O Banco Mundial, por sua vez, “pode aumentar a ajuda… para os países mais pobres para aproximadamente US $ 25 bilhões ao ano e aumentar a ajuda do BIRD para países de renda média de US $ 25 para US $ 35 bilhões… Mas é provável que, como aconteceu em 2009, quando os gastos do BIRD passaram de US $ 16 bilhões para US $ 46 bilhões, será necessário expandir ainda mais os recursos disponíveis…”.

A “comunidade internacional” (credores, agiotas e que tais), deve “perdoar os pagamentos de dívidas dos países à AID este ano, incluindo US $ 44 bilhões devidos pela África, e considerar o alívio futuro da dívida”. Mas isso não será suficiente. Serão necessários também “pelo menos 150 bilhões de dólares para criar redes de proteção sanitária e social e outras ajudas urgentes” para os países africanos e outros “países em desenvolvimento”.

E a liberação de todos “esses recursos deve ser imediata”, concluem.
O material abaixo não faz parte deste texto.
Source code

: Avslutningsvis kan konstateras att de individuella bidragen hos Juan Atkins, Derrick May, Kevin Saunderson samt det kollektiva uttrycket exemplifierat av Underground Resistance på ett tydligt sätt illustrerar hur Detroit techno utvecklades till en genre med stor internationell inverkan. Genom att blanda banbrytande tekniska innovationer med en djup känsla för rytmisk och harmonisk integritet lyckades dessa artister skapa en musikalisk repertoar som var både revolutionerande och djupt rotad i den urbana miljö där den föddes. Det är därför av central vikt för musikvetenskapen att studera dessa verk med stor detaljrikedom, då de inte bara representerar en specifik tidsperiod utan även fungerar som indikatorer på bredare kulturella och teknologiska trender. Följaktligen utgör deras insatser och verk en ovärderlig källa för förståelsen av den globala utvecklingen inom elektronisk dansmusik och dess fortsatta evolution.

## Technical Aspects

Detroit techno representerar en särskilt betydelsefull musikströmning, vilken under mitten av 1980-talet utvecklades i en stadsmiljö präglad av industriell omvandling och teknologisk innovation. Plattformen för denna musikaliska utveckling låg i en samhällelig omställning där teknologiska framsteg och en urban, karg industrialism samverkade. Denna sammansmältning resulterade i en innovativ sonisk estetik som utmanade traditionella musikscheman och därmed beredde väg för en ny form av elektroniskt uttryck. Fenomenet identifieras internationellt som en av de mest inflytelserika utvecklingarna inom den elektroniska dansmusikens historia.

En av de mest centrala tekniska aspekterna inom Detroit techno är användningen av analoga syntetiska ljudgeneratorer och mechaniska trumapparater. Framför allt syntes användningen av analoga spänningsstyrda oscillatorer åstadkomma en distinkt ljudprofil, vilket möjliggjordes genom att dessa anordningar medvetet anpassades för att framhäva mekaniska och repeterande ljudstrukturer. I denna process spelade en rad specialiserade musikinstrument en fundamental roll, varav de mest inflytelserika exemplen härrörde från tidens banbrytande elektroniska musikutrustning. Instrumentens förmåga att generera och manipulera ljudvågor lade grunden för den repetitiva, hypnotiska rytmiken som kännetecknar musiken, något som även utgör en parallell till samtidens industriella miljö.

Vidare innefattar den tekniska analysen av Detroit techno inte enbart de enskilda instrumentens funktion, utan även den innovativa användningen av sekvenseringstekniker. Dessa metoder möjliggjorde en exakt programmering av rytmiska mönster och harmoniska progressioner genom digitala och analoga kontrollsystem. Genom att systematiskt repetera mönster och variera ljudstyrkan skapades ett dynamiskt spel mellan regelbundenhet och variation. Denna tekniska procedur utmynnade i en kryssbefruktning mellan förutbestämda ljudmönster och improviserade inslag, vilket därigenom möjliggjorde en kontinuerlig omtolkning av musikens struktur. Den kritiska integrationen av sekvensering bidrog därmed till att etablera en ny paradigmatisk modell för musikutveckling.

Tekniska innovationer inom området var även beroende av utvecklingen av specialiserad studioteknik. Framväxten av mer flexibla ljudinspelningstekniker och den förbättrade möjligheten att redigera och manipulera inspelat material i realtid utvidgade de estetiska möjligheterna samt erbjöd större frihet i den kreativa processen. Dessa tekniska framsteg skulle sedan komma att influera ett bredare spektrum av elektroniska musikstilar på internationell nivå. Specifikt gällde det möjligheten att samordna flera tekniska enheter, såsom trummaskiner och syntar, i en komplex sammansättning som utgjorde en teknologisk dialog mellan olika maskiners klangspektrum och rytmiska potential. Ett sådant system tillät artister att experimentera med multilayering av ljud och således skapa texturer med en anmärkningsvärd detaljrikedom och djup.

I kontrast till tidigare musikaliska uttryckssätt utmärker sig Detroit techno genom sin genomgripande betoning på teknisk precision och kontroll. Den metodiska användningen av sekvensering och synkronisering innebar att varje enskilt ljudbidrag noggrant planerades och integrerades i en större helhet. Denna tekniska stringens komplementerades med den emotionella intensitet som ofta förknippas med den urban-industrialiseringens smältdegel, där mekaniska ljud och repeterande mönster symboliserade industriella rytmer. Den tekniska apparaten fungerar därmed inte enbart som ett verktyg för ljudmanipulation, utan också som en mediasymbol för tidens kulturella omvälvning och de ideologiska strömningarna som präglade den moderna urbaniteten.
Gente desse porte (o manifesto e a lista dos assinantes pode ser acessada aqui https://elpais.com/elpais/2020/04/07/opinion/1586254452_353504.html) não solta ou recomenda a soltura de dinheiro nessa escala e para tais fins (exceto com infindáveis e intoleráveis contrapartidas) a não ser que a coisa esteja realmente a ponto de colocar em risco a continuidade, ainda que momentânea, dos seus próprios negócios.